Ecological significance of mineral weathering in ectomycorrhizal and arbuscular mycorrhizal ecosystems from a field-based comparison

•Arbuscular mycorrhizal forest soils show weathering “tunnels”.•“Tunnels” are attributed to general weathering, not to specific mycorrhizal fungi.•Both arbuscular and ectomycorrhizal roots take up nutrients from apatite minerals.•Fungal community composition is not influenced by different mineral substrates.•Field-based ecosystem contrasts are vital for interdisciplinary ecological research.

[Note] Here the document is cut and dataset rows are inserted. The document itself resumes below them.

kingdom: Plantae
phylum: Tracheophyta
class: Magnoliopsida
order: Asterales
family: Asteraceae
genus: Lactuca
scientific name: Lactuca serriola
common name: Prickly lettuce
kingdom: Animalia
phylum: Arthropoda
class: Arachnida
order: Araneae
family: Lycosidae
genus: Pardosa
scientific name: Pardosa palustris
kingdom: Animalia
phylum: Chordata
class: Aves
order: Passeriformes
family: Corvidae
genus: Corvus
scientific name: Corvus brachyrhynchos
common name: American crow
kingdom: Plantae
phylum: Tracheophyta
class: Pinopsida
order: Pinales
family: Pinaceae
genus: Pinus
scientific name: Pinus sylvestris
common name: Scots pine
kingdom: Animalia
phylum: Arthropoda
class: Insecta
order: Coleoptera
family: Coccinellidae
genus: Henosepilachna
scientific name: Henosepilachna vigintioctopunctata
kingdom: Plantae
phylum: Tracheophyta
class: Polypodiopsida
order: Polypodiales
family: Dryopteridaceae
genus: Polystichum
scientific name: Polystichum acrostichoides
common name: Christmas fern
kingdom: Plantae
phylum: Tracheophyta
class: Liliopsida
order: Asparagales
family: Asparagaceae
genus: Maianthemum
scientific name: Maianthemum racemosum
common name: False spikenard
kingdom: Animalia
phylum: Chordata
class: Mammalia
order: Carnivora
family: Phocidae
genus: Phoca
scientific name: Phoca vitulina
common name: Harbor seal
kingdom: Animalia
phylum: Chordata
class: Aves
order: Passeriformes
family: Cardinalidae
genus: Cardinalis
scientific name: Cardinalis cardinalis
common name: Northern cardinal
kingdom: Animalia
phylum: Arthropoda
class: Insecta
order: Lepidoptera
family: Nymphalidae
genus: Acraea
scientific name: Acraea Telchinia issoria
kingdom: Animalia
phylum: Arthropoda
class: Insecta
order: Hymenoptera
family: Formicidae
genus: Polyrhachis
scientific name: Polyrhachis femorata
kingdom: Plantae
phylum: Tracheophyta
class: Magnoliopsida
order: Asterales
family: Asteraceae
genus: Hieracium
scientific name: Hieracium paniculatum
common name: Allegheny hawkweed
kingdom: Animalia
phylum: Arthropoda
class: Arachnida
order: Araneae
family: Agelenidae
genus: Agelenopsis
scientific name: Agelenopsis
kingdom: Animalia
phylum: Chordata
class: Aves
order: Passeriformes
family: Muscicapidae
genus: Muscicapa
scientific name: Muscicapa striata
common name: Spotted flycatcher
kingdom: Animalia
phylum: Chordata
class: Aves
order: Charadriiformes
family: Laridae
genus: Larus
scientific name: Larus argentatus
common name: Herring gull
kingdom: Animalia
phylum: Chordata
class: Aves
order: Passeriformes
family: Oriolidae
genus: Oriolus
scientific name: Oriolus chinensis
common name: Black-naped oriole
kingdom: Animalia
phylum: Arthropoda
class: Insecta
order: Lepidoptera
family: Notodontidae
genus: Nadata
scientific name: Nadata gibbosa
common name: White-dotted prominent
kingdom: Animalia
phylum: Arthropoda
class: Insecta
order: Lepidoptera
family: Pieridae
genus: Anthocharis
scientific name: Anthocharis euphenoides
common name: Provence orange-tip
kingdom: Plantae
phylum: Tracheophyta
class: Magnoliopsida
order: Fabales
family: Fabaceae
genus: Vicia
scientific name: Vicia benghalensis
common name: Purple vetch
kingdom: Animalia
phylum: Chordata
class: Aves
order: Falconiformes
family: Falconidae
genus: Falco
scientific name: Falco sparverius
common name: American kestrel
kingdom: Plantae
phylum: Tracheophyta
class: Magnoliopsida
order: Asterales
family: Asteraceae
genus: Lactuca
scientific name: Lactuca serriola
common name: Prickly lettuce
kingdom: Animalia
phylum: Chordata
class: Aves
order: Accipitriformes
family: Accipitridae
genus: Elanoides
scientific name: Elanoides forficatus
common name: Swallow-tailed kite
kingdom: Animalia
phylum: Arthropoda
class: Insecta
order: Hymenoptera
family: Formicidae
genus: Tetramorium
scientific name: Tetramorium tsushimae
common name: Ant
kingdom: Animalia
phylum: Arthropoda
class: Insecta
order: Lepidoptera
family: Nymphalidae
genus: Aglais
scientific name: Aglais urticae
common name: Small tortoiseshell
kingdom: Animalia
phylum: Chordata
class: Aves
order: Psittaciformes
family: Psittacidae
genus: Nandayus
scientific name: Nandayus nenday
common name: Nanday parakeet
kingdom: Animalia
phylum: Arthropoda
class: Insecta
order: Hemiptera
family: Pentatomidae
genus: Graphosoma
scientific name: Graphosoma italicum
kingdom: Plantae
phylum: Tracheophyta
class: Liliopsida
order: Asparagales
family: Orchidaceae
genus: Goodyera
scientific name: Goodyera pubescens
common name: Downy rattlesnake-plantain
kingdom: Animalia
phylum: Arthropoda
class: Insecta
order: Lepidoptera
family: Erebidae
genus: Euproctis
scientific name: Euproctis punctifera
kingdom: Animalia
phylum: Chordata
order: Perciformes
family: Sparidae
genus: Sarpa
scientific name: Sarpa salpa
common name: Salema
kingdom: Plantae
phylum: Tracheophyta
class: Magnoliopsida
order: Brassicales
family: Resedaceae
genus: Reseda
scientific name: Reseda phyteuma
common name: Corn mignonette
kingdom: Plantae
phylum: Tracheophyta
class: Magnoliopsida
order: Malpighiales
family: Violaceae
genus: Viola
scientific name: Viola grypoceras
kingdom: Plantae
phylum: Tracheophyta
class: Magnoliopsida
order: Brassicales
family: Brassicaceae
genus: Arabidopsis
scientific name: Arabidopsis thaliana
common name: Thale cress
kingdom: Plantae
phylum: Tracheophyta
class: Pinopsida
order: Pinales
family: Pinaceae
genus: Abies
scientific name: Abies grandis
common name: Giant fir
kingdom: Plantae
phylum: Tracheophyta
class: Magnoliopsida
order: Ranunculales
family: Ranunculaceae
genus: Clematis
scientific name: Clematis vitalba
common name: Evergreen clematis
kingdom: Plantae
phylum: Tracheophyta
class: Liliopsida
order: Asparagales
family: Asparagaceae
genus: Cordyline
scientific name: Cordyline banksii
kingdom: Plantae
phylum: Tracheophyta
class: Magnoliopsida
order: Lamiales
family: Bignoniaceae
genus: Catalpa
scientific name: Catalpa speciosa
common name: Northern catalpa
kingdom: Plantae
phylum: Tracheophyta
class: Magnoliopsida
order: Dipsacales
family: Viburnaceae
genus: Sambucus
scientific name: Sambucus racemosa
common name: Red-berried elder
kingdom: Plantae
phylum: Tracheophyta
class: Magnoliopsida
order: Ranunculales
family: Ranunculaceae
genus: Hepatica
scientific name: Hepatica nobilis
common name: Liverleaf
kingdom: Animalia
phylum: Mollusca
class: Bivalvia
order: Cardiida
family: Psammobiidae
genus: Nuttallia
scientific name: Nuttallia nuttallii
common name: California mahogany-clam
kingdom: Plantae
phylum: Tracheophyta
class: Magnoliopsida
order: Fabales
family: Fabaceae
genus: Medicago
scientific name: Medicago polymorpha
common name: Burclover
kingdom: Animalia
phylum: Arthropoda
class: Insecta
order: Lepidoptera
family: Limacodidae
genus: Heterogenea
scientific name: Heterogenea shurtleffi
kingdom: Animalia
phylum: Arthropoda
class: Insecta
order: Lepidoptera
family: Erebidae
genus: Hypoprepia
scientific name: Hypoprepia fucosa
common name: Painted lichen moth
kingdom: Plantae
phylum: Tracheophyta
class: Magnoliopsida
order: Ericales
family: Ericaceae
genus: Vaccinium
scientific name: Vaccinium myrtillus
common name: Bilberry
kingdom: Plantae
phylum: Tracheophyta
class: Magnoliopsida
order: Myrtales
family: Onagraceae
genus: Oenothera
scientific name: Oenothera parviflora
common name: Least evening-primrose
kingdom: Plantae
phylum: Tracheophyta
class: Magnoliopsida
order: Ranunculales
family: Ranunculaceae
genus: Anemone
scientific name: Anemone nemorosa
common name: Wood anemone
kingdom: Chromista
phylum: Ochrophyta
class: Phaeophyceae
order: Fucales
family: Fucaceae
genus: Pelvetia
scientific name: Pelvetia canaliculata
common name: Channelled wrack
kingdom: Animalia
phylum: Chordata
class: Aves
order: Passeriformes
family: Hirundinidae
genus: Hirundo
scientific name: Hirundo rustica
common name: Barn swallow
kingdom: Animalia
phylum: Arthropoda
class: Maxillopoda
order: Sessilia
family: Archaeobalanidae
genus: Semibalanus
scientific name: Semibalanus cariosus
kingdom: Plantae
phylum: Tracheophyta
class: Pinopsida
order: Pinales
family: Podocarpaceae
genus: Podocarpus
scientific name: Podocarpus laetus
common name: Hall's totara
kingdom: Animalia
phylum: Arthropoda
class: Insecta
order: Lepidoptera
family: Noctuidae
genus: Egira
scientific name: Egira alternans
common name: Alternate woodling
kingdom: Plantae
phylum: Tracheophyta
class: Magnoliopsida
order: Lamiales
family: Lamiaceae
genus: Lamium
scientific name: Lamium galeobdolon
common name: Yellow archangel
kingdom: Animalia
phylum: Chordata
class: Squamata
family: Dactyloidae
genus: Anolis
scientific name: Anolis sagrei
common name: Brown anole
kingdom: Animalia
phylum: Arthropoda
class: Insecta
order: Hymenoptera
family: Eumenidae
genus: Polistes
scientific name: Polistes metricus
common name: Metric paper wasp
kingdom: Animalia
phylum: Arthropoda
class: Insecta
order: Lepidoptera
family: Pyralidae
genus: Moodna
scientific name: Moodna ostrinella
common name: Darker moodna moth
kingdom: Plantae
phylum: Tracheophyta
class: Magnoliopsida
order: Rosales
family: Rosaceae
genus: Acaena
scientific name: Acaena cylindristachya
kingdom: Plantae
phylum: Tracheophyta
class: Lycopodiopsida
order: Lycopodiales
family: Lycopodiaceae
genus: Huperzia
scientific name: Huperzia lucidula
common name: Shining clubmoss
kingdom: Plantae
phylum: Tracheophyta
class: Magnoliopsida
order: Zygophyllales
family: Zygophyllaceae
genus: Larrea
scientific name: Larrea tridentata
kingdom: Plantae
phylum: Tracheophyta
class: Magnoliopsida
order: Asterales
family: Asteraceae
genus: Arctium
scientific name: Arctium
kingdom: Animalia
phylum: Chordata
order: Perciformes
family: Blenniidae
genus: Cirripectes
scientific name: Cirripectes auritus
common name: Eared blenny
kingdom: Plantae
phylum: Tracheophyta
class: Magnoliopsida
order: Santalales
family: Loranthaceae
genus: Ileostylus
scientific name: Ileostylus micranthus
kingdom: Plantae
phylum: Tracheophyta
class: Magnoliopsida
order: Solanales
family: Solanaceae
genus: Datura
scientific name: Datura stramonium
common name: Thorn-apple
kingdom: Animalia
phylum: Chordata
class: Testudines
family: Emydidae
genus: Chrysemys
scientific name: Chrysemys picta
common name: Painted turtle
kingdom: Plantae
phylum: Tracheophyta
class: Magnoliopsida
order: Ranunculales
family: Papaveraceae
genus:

Plants forming symbioses with ectomycorrhizal fungi dominate ecosystems worldwide, yet the advantage of ectomycorrhizal symbiosis compared with symbioses with arbuscular mycorrhizal fungi remains unknown. One hypothesis is that only ectomycorrhizal fungi have direct access to mineral phosphorus (P) in soils. ‘Tunnel’ features have been found in soil minerals under ectomycorrhizal forests and these ‘tunnels’ have been attributed to mineral weathering by ectomycorrhizal fungi to obtain mineral P for the host plant. To compare ecosystems we established 24 paired field plots in New Zealand's South Island, one of each pair was in an arbuscular mycorrhizal forest where ectomycorrhizal vegetation had been absent since the last glacial maximum and the other was in an ectomycorrhizal forest. We investigated the occurrence of ‘tunnels’ under both forest types, and incubated quartz and apatite in mesh bags in soil to test whether ectomycorrhizal and arbuscular mycorrhizal roots have access to mineral-derived P, which was assessed by measuring rare earth element uptake in roots. With the same mesh bags we used pyrosequencing to study fungal community composition. We found mineral weathering ‘tunnels’ under both arbuscular and ectomycorrhizal forests; and both arbuscular and ectomycorrhizal roots showed uptake of rare earth elements from apatite signifying access to mineral P in apatite. Fungal community composition differed between arbuscular and ectomycorrhizal forests, but not between types of incubated minerals. Ectomycorrhizal DNA found in samples from forest sites with only arbuscular mycorrhizal trees did not imply the presence of active ectomycorrhizal communities and should serve as a caution for interpretation of high-throughput environmental sequencing. We suggest that mineral weathering is caused by acidification of the rhizosphere by mycorrhizal fungi, saprotrophic fungi and bacteria. The acidification and weathering in the rhizosphere creates different weathering features in mineral grains, and makes mineral nutrients available for both arbuscular and ectomycorrhizal plants.